IBM Research has adapted the ideas of analog AI, which mimics how neural networks work in biological brains, to address these issues. In this method, phase-change memory, a type of nanoscale resistive memory device, is used to store synaptic weights.

Electrical pulses used by PCM devices to change their conductance allow for a range of synaptic weight values. As computations are carried out directly in memory, this analog method reduces the need for superfluous data transfer and improves efficiency.

A cutting-edge analog AI solution, the newly unveiled chip has 64 analog in-memory processing cores. A crossbar array of synaptic unit cells and small analog-to-digital converters are integrated into each core to enable seamless switching between the analog and digital domains. Additionally, each core’s digital processing units control scaling and nonlinear neural activation processes. The chip also features a worldwide digital processing unit and interconnected digital communication routes.
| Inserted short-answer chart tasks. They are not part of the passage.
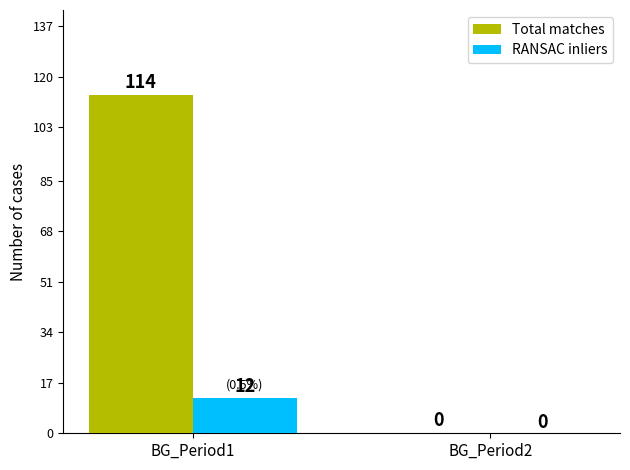

Which series has the widest spread of values?

Total matches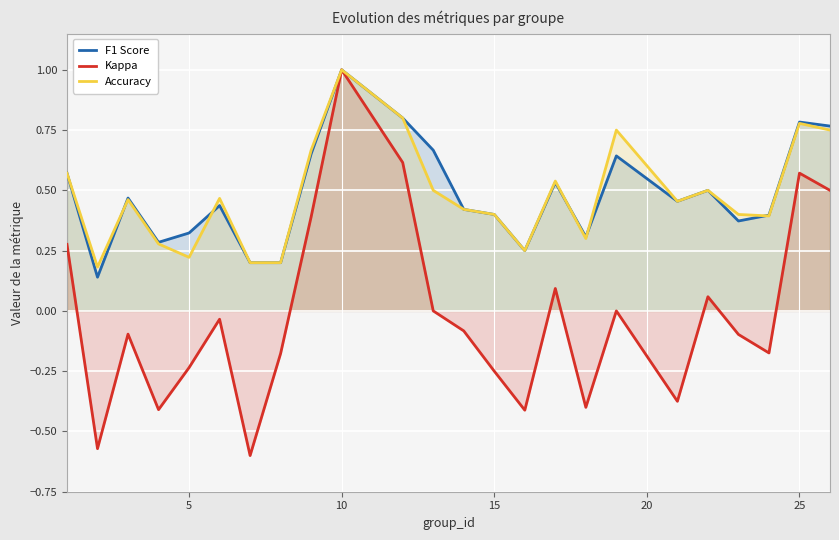

At which category is the sum across all series the highest?

10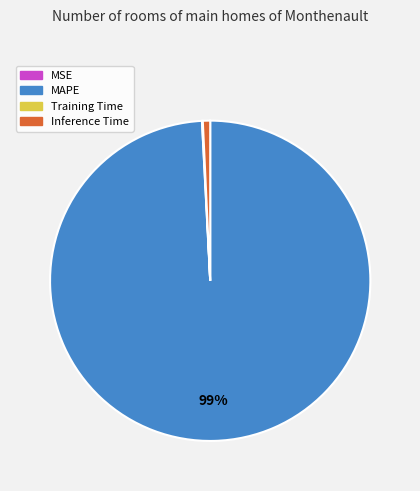

To the nearest percent, what portion does MAPE represent?

99%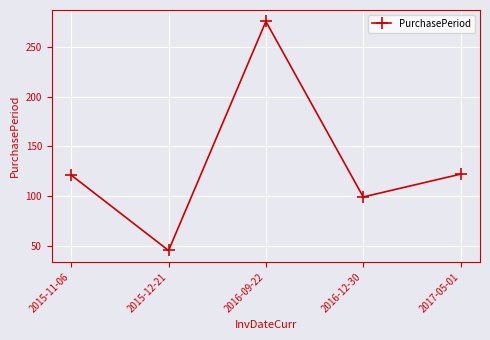

How many interior local valleys (lower than both neighbors) does the data have?

2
By obtaining an accuracy of 92.81 percent on the CIFAR-10 picture dataset, the research team showed the chip’s capabilities and set a record for analog AI devices.

In comparison to earlier in-memory computer chips, the throughput per area, measured in Giga-operations per second (GOPS) by area, demonstrated its greater compute efficiency. This ground-breaking chip is a milestone achievement in the field of AI hardware because to its energy-efficient design and improved performance.

The innovative design and amazing capabilities of the analog AI chip pave the groundwork for a time when a wide range of applications can access energy-efficient AI processing.

The innovation from IBM Research is a turning point that will spur improvements in AI-powered technologies for years to come.